TASK ITEM >>
Strip the pictures, then copy the remaining data exactly as it stands.

____

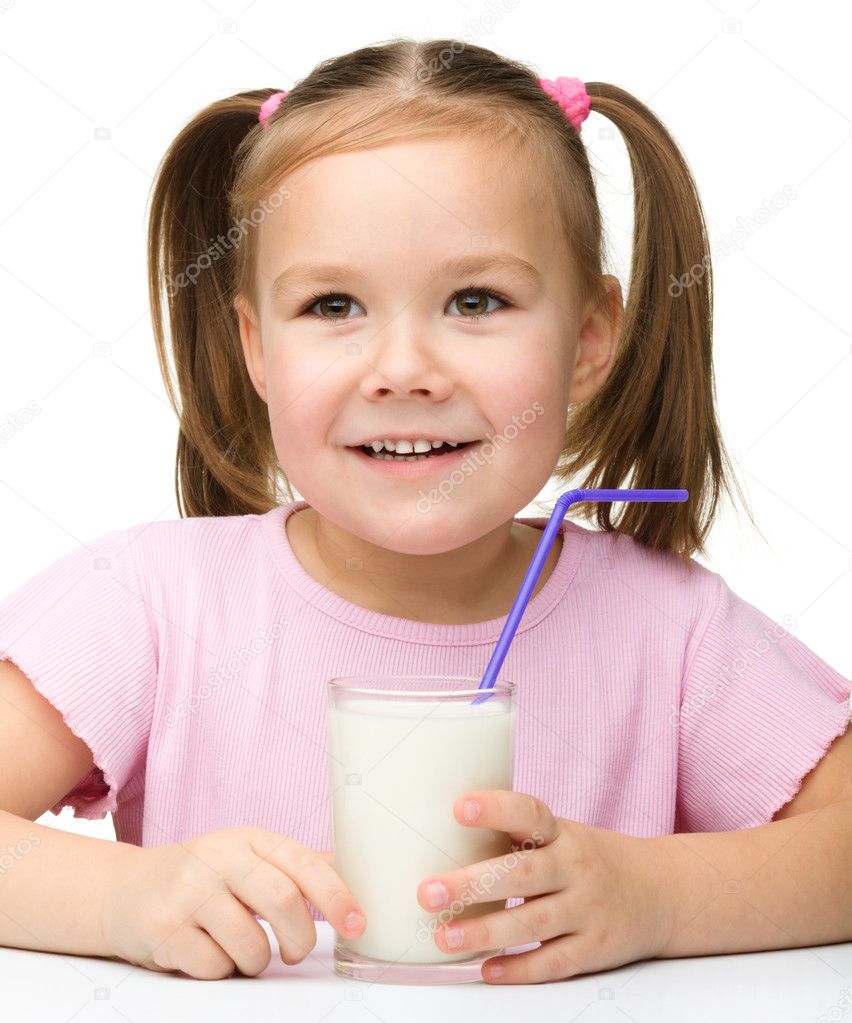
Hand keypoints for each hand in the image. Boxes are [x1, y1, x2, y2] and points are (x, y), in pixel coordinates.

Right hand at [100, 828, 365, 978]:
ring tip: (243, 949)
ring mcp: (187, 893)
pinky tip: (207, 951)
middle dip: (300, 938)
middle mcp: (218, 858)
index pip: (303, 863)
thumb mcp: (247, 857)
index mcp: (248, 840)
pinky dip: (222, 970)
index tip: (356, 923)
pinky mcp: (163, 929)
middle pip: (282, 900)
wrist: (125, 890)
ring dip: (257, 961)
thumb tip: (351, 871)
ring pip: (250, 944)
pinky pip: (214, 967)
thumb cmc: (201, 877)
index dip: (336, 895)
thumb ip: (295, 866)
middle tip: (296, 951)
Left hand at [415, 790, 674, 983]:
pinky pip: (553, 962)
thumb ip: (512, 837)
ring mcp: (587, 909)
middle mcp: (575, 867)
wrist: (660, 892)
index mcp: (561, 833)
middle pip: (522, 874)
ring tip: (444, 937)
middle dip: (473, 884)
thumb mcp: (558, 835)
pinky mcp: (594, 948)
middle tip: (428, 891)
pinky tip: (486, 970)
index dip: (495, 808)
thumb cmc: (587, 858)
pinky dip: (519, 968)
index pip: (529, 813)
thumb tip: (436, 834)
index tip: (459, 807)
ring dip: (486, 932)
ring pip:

____

EXERCISE RESULT >>
Hand keypoints for each hand in the image. Boxes are [x1, y1, x2, y2] and points are (x, y), in pixel coordinates.

Right hand at [100, 828, 365, 978]:
ring tip: (243, 949)
ring mcp: (187, 893)
pinky tip: (207, 951)
middle dip: (300, 938)
middle mcp: (218, 858)
index pip: (303, 863)
thumb mcp: (247, 857)
index mcp: (248, 840)
pinky dip: (222, 970)
index tip: (356, 923)
pinky mcp: (163, 929)
middle pip: (282, 900)
wrist: (125, 890)
ring dip: (257, 961)
thumb tip: (351, 871)
ring pip: (250, 944)
pinky pip: (214, 967)
thumb cmc: (201, 877)
index dip: (336, 895)
thumb ip: (295, 866)
middle tip: (296, 951)
Left hand at [415, 790, 674, 983]:
pinky pip: (553, 962)
thumb ip: (512, 837)
ring mcp: (587, 909)
middle mcp: (575, 867)
wrist: (660, 892)
index mcp: (561, 833)
middle pip: (522, 874)
ring tip: (444, 937)
middle dip: (473, 884)
thumb mcp: (558, 835)
pinky mcp: (594, 948)
middle tip: (428, 891)
pinky tip: (486, 970)
index dip: (495, 808)
thumb cmc: (587, 858)
pinky dip: (519, 968)
index pip: (529, 813)
thumb tip: (436, 834)
index tip: (459, 807)
ring dip: (486, 932)
ring pip:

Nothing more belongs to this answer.